:: Textauszug ::
Alben des Monats: Februar 2023

Alben des Monats | Februar 2023

Schon wieder liegt ein Monat voller spannender neuer Releases hinter uns. Allen voran ist vor ein paar Tagen das langersehnte Album von Nina Chuba erschienen. Mit »Glas« liefert sie nicht nur ein passendes Behältnis für die ganzen Wildberry Lillets, die sie vermutlich im letzten Jahr angeboten bekommen hat, tatsächlich hat sie damit auch gleich eine ziemliche runde Platte abgeliefert, auf der möglicherweise schon der nächste Hit schlummert.

Neben Nina haben auch Kreuzberger Newcomerin Wa22ermann und Schöneberger Sympath Longus Mongus neue hörenswerte Releases am Start. Wer die Highlights der Redaktion und damit die Alben des Monats sind, erfahrt ihr hier.
:::
:: Eingabedaten ::
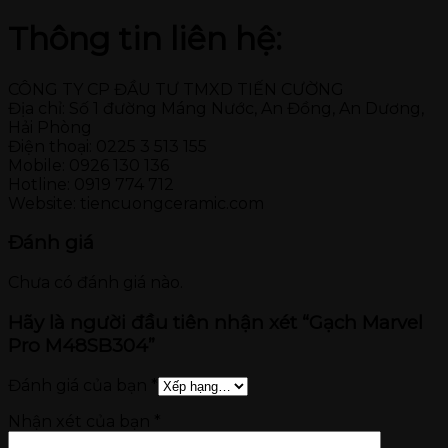
Thông tin liên hệ:
CÔNG TY CP ĐẦU TƯ TMXD TIẾN CƯỜNG
Địa chỉ: Số 1 đường Máng Nước, An Đồng, An Dương,
Hải Phòng
Điện thoại: 0225 3 513 155
Mobile: 0926 130 136
Hotline: 0919 774 712
Website: tiencuongceramic.com
Đánh giá
Chưa có đánh giá nào.
Hãy là người đầu tiên nhận xét “Gạch Marvel
Pro M48SB304”
Đánh giá của bạn
*
Nhận xét của bạn
*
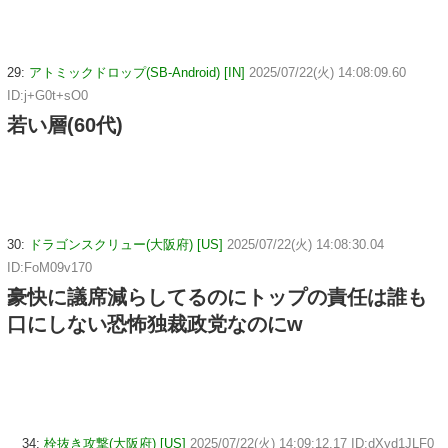
29:
アトミックドロップ(SB-Android) [IN]
2025/07/22(火) 14:08:09.60
ID:j+G0t+sO0
若い層(60代)
30:
ドラゴンスクリュー(大阪府) [US]
2025/07/22(火) 14:08:30.04
ID:FoM09v170
豪快に議席減らしてるのにトップの責任は誰も
口にしない恐怖独裁政党なのにw
34:
栓抜き攻撃(大阪府) [US]
2025/07/22(火) 14:09:12.17 ID:dXyd1JLF0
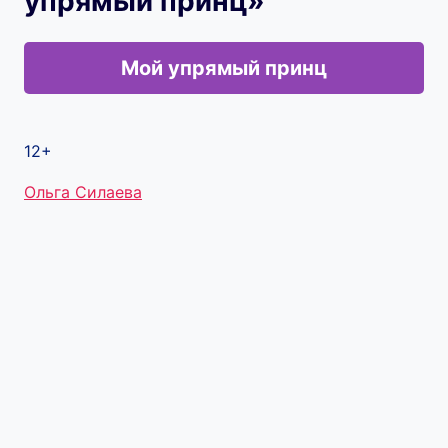
упрямый принц»
Мой упрямый принц
12+
Метки
Ольга Силаева
записи:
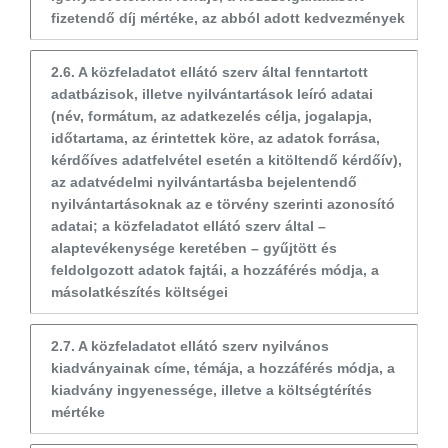
fizetendő díj mértéke, az abból adott kedvezmények
2.6. A közfeladatot ellátó szerv által fenntartott
adatbázisok, illetve nyilvántartások leíró adatai
(név, formátum, az adatkezelés célja, jogalapja,
időtartama, az érintettek köre, az adatok forrása,
kérdőíves adatfelvétel esetén a kitöltendő kérdőív),
az adatvédelmi nyilvántartásba bejelentendő
nyilvántartásoknak az e törvény szerinti azonosító
adatai; a közfeladatot ellátó szerv által –
alaptevékenysége keretében – gyűjtött és
feldolgozott adatok fajtái, a hozzáférés módja, a
másolatkészítés költségei
2.7. A közfeladatot ellátó szerv nyilvános
kiadványainak címe, témája, a hozzáférés módja, a
kiadvány ingyenessége, illetve a költségtérítés
mértéke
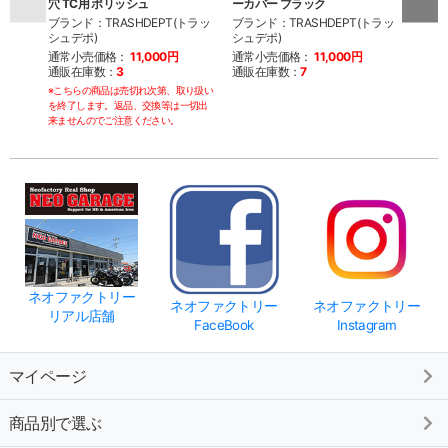
穴 TC用 ポリッシュ
ーカバー ブラック
ーカバ
ブランド：TRASHDEPT(トラッ
ブランド：TRASHDEPT(トラッ
ブラン
シュデポ)
シュデポ)
シュデ
通常小売価格：
11,000円
通常小売価格：
11,000円
通常
通販在庫数：
3
通販在庫数：
7
通販
※こちらの商品は売切れ次第、取り扱い
を終了します。返品、交換等は一切出
来ませんのでご注意ください。
ネオファクトリー
ネオファクトリー
ネオファクトリー
リアル店舗
FaceBook
Instagram
マイページ
商品別で選ぶ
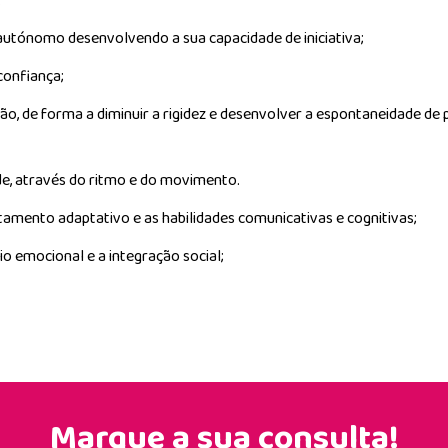
:
utónomo desenvolvendo a sua capacidade de iniciativa;
confiança;
ção, de forma a diminuir a rigidez e desenvolver a espontaneidade d
e, através do ritmo e do movimento.
mento adaptativo e as habilidades comunicativas e cognitivas;
io emocional e a integração social;
Marque a sua consulta!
:::
■ Deine Aufgabe 1
Schreib im Textauszug den Abschnitt von „Alben des Monats |“ bis „nächste Hit schlummert.“ noch einmal ab und ersetze dabei „Releases“ durch „Veröffentlichungen“.
■ Deine Aufgabe 2
Wie heißt laut dem Textauszug über die Alben des Monats das Album von Nina Chuba?
Das Material hat mit dem Textauszug nichts zu tun.

■ Deine Antwort 1
Alben des Monats | Februar 2023

Schon wieder liegt ein Monat voller spannender neuer Veröffentlichungen hinter uns. Allen voran ist vor ein paar Tagen das langersehnte Album von Nina Chuba erschienen. Mit »Glas« liefert sie nicht nur ein passendes Behältnis für die ganzen Wildberry Lillets, die sie vermutlich im letzten Jahr angeboten bekommen hat, tatsächlich hat sie damit auch gleich eine ziemliche runde Platte abgeliefert, auf der möglicherweise schon der nächste Hit schlummert.

■ Deine Antwort 2
„Glas“